▸ Selected passage:

=== Section Start ===

No matter how he had spent the day, he ended it at the piano. In 1944 Gunther Schuller roomed next door to Ellington and never forgot what he heard there:

He would just play, improvising, more or less fooling around, ruminating, as it were, sometimes for long periods of time, working on some melody or motive, trying out some harmonic progression or a chain of chords, always so beautifully voiced. Then, every once in a while there would be silence, and I would hear the scratching sound of a pencil. Duke had heard something he thought worthy of committing to paper. Then the keyboard ruminating would commence again. . . . Around four or five in the morning he’d finally lie down to catch a few hours’ sleep, then get up around ten thirty to hand out some music to Tom [Whaley]—maybe only twenty or thirty bars.

=== Section End ===

▸ Given entries:
=== Section Start ===

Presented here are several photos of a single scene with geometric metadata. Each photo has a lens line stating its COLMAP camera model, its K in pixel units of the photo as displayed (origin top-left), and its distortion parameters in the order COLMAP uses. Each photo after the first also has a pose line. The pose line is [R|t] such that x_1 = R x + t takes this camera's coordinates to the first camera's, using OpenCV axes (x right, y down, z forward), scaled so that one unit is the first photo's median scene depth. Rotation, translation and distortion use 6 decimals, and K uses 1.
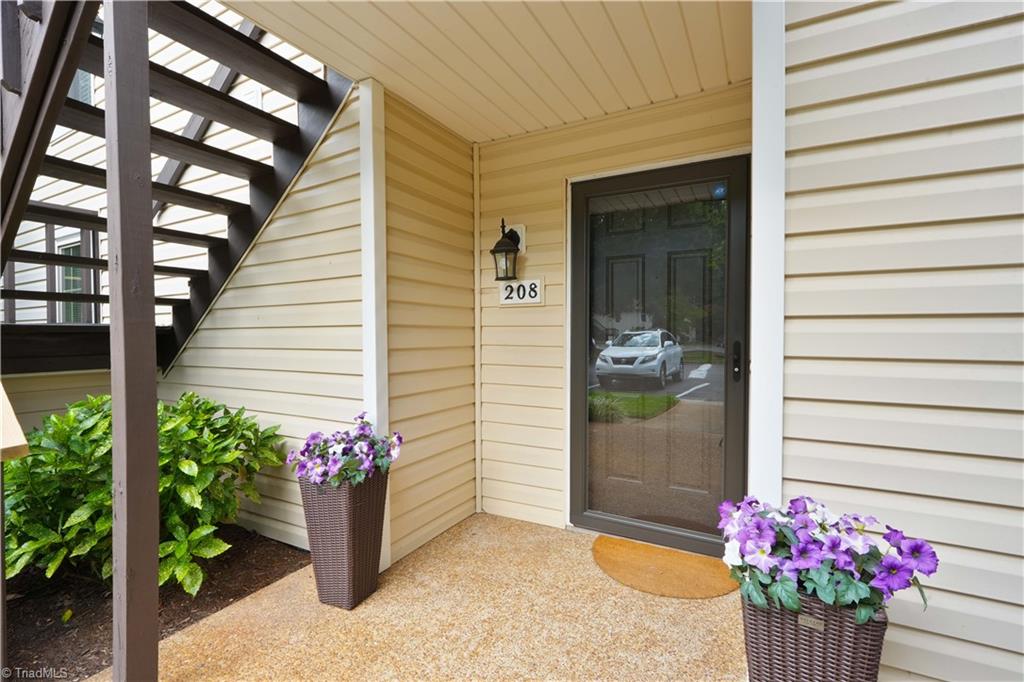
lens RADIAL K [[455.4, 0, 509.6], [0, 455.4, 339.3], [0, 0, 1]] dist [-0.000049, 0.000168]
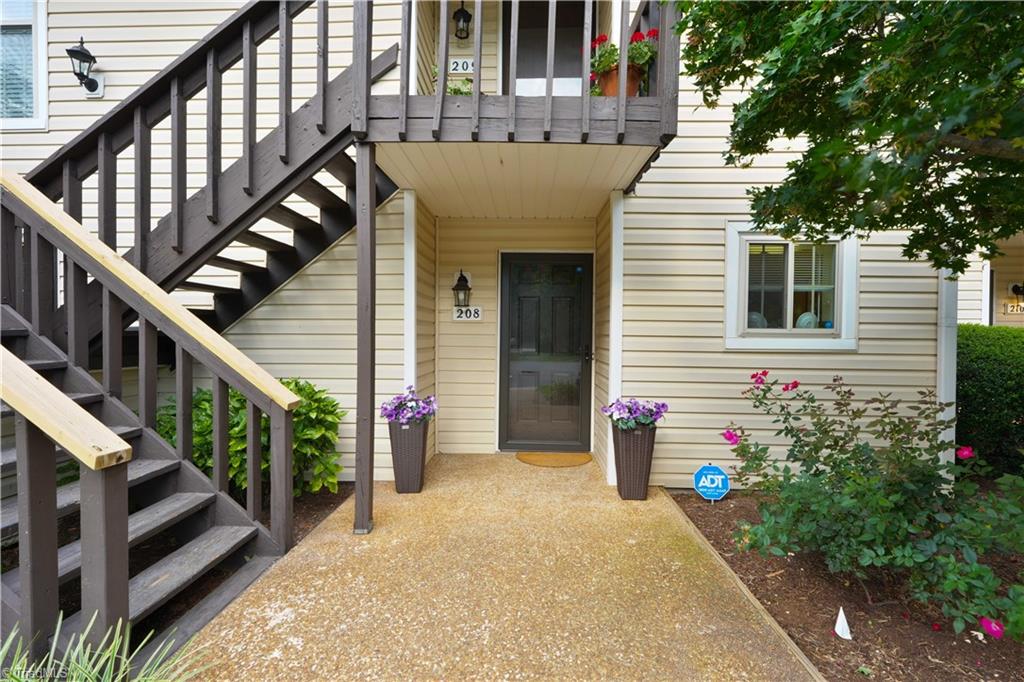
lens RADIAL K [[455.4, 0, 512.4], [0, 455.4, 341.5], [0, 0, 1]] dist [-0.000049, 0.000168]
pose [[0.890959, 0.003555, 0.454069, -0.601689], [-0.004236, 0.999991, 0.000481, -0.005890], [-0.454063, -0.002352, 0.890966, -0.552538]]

=== Section End ===
=== Section Start ===

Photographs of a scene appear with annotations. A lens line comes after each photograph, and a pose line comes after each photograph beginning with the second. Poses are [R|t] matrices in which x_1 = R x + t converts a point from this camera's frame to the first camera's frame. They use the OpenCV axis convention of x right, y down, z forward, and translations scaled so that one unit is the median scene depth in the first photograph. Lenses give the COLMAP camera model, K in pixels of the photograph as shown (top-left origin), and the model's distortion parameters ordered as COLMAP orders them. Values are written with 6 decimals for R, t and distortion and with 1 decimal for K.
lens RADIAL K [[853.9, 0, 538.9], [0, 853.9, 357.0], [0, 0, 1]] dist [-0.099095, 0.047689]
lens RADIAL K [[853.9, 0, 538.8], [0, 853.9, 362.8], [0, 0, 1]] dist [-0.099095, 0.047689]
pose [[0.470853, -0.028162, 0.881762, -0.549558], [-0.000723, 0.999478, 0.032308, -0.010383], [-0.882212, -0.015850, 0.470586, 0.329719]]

=== Section End ===
=== Section Start ===

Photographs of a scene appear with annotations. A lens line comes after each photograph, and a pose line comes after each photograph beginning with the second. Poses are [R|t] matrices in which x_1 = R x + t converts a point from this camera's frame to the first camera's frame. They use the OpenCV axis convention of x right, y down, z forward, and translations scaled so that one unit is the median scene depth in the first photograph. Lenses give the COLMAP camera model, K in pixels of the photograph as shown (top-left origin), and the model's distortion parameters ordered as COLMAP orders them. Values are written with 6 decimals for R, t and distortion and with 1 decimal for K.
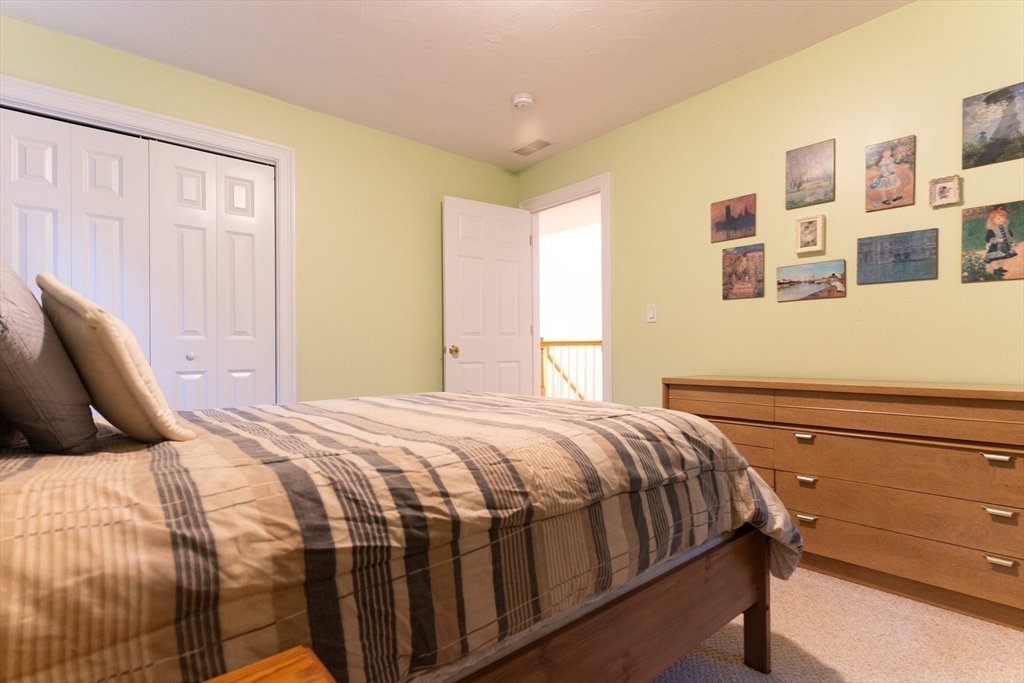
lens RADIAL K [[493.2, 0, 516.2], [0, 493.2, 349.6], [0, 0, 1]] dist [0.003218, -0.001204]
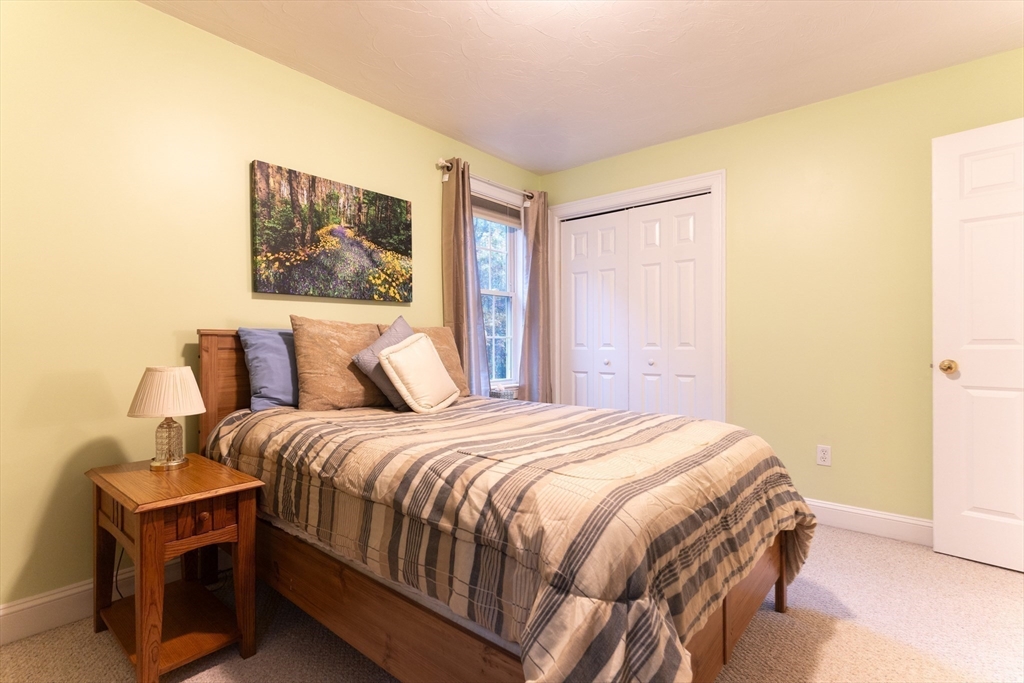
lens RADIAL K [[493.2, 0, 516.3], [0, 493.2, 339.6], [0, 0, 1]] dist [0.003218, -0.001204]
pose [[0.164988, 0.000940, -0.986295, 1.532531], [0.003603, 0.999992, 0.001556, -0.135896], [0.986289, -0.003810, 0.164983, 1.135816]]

=== Section End ===

▸ Work required: Resume the passage about Ellington's late-night work at the piano, picking up right after its final sentence.

▸ Output for this exercise:
But no matter how late he stayed up composing a piece, he still waited until the last possible minute to finish it. According to Herb Hendler, who served as his A & R man at Victor during this period, “When Duke was coming in, I used to set up tables in the studio for his copyists. He’d sit at the piano and bang away. Then he’d give a lead sheet to the copyists, and an arrangement would be done there and then, with Duke adding odd phrases as he went along.” And he was still womanizing, always on the qui vive for yet another pickup. Young Joya Sherrill, who started singing with the band in 1944, was fascinated by his attitude toward the women who ceaselessly pursued him: “I saw so many women around him and I would say, ‘But Duke . . . you were just with this one the other day. You just told this one you loved them.’ He said, ‘Joya, I love all of my women.’ And he really, I think he really meant that.” He always had plenty of them to love. Ruth Ellington found it “shocking . . . the way the women kind of fell on their faces in front of him.” Yet he was far from picky about his sexual partners. “He never seemed to be interested in the perfect woman,” Mercer said. “If she had a scar, or was slightly misproportioned—big-busted, big-hipped, or a little off balance—then he was more interested.” To Don George, an up-and-coming lyricist with whom Ellington collaborated on such hit songs as “Everything but You” and “I’m Beginning to See the Light,” he explained that his promiscuity “keeps my juices flowing, and that’s where I get all my ideas for the music I write.”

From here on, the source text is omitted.